Pull every line of text from the material below and copy each one letter for letter. Leave the pictures out of your answer.

....

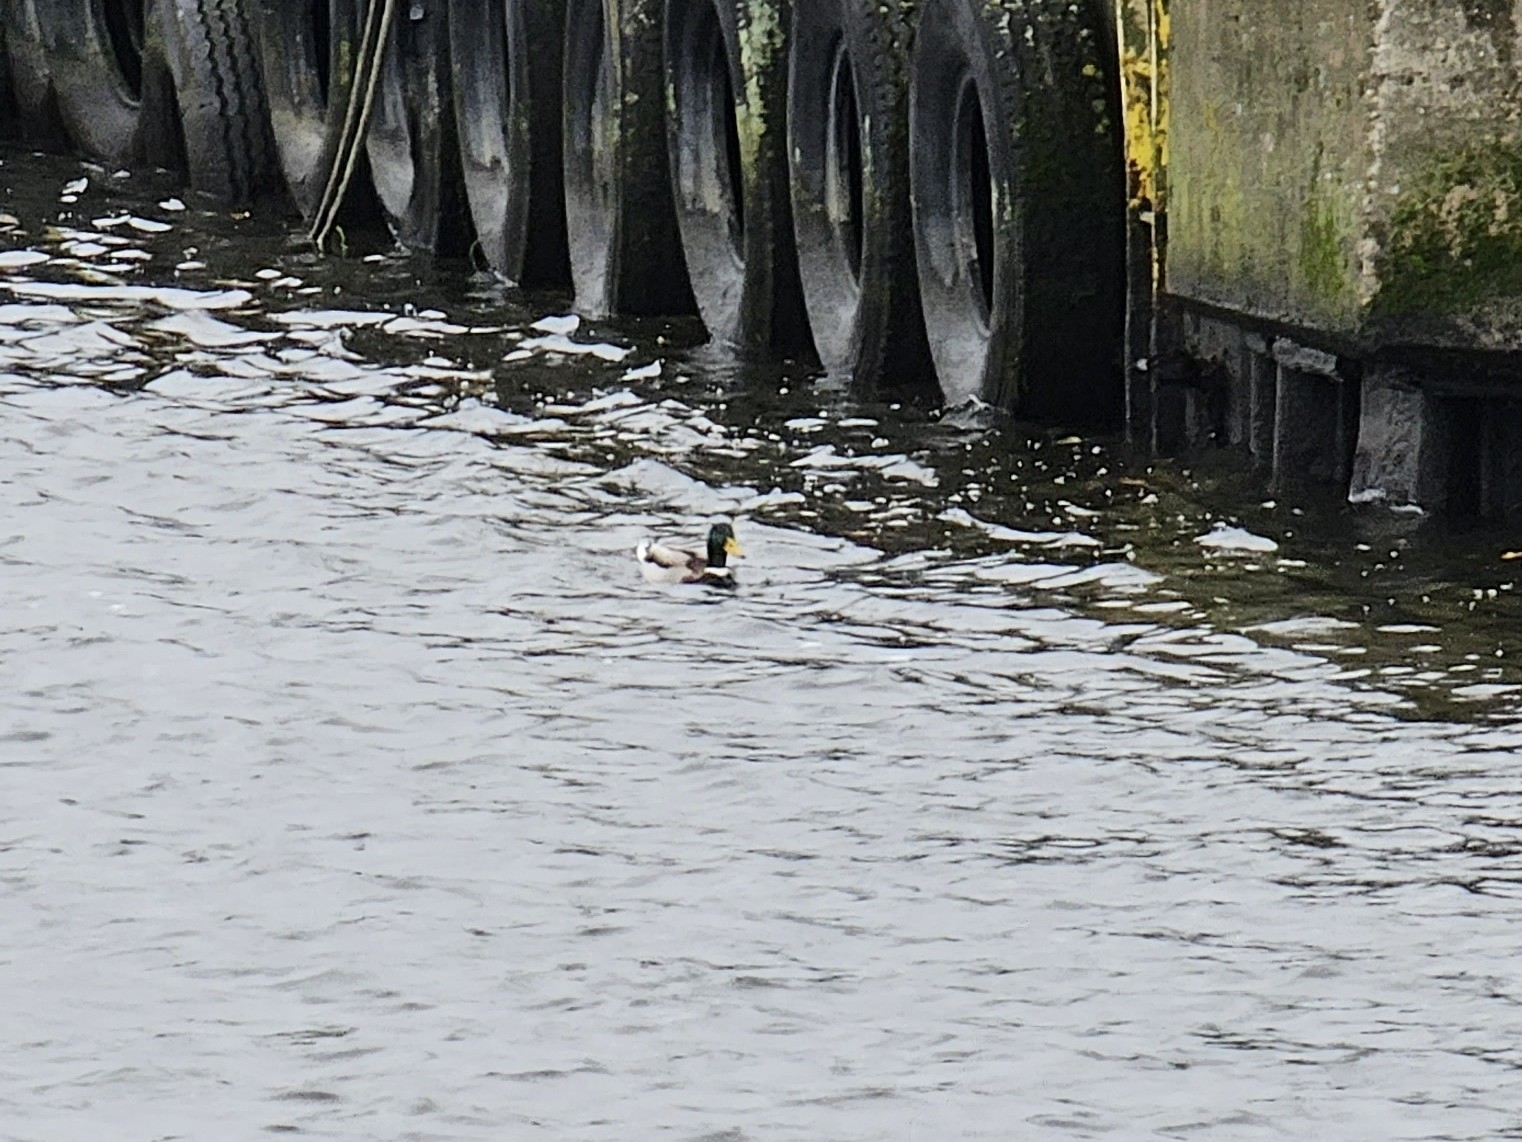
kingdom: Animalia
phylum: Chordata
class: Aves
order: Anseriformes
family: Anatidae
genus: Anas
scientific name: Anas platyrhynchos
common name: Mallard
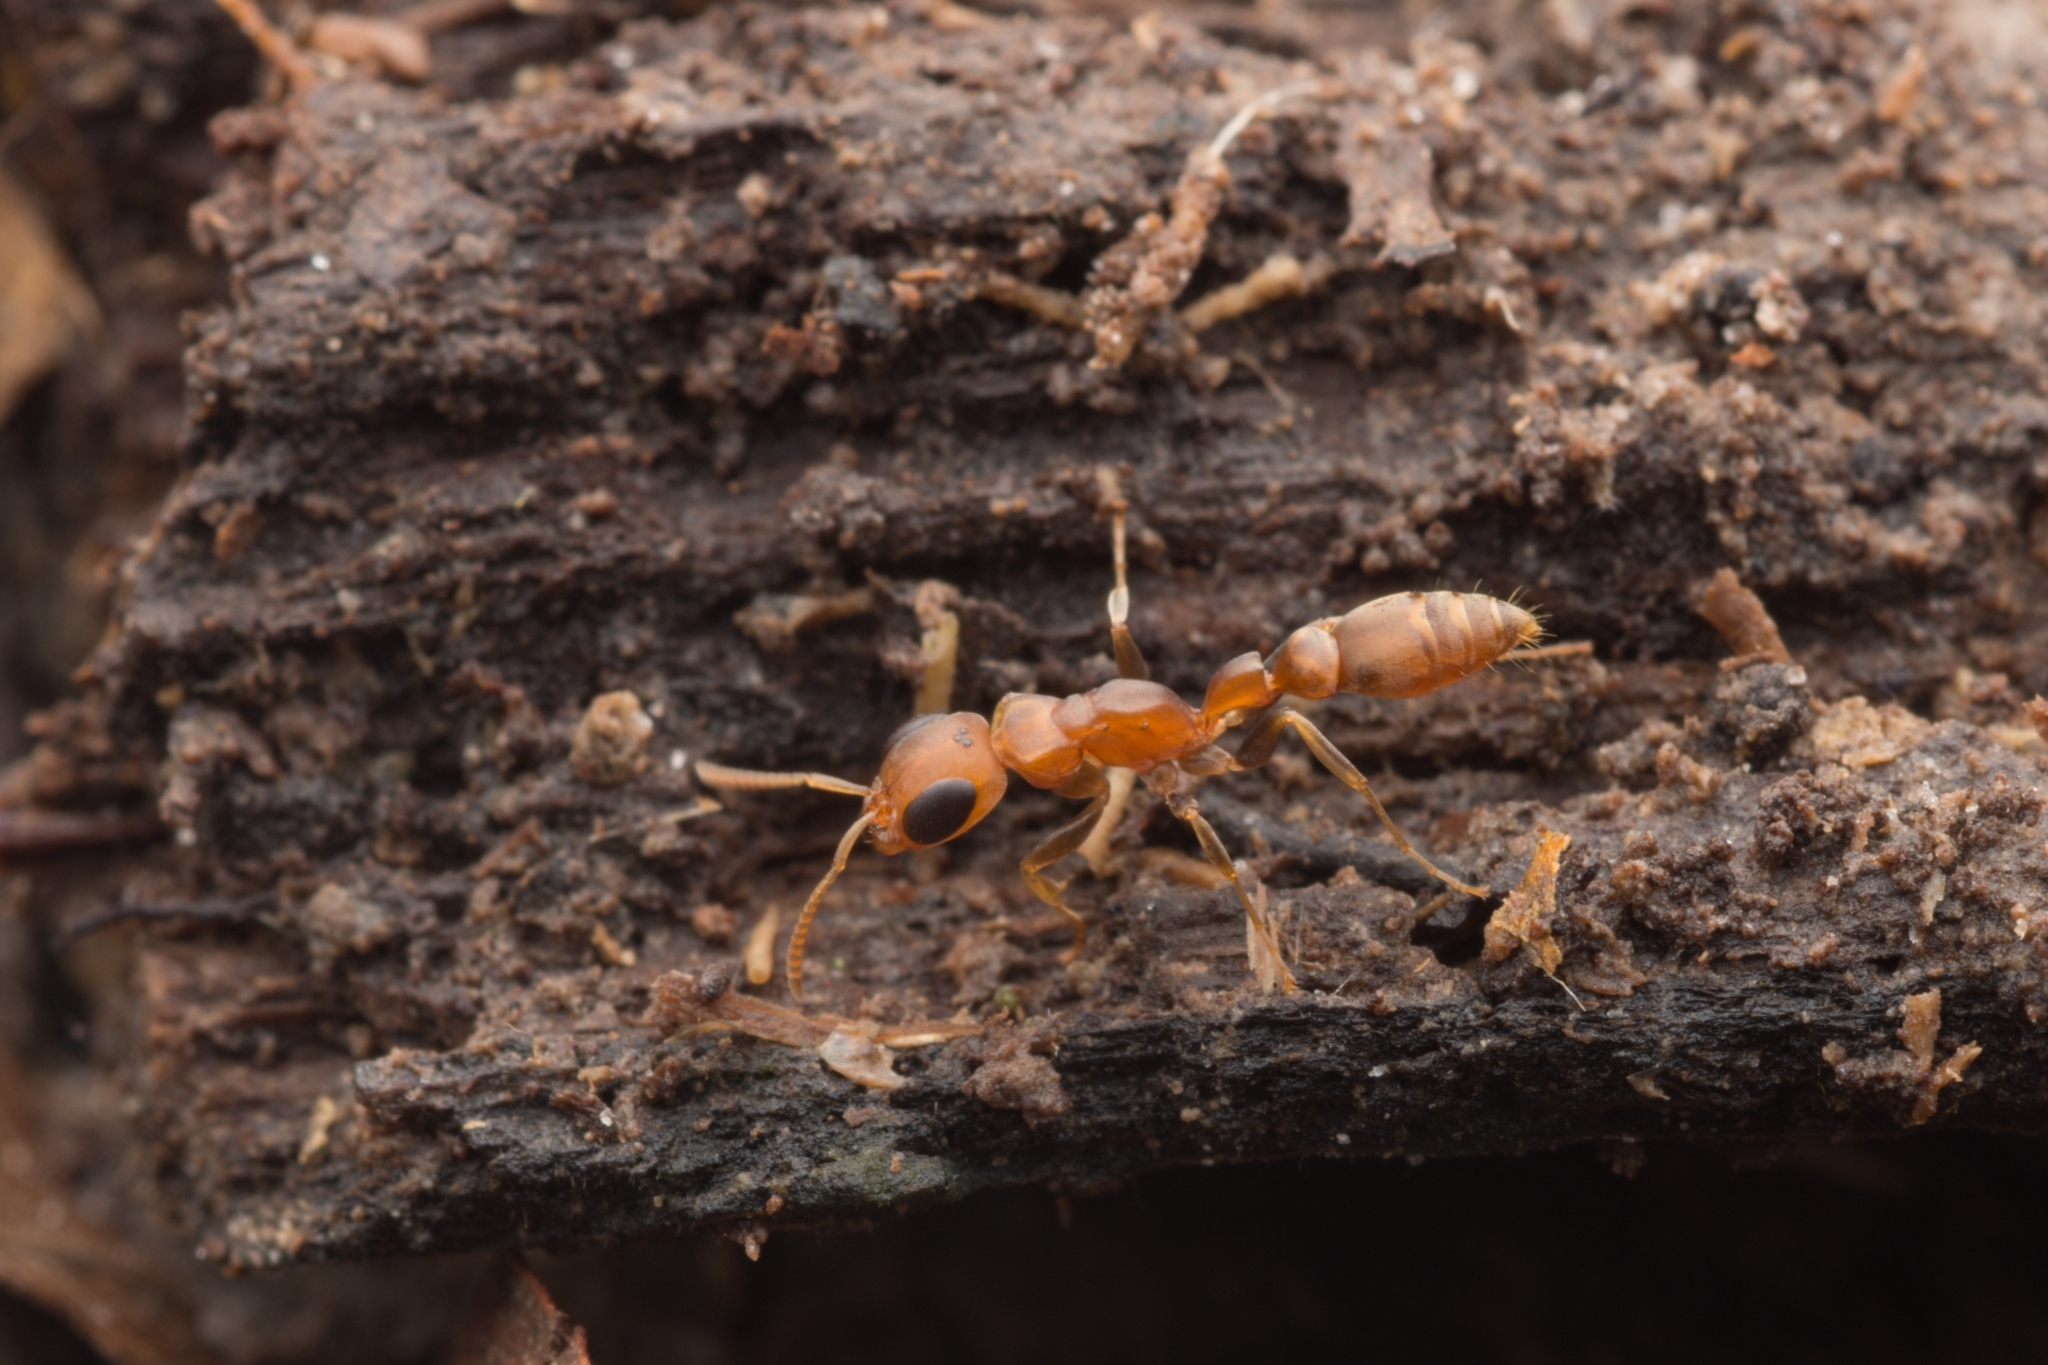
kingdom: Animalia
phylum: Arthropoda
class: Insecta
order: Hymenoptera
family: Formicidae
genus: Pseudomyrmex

....

• RESULT OF THIS EXERCISE:
kingdom: Animalia
phylum: Chordata
class: Aves
order: Anseriformes
family: Anatidae
genus: Anas
scientific name: Anas platyrhynchos
common name: Mallard
kingdom: Animalia
phylum: Arthropoda
class: Insecta
order: Hymenoptera
family: Formicidae
genus: Pseudomyrmex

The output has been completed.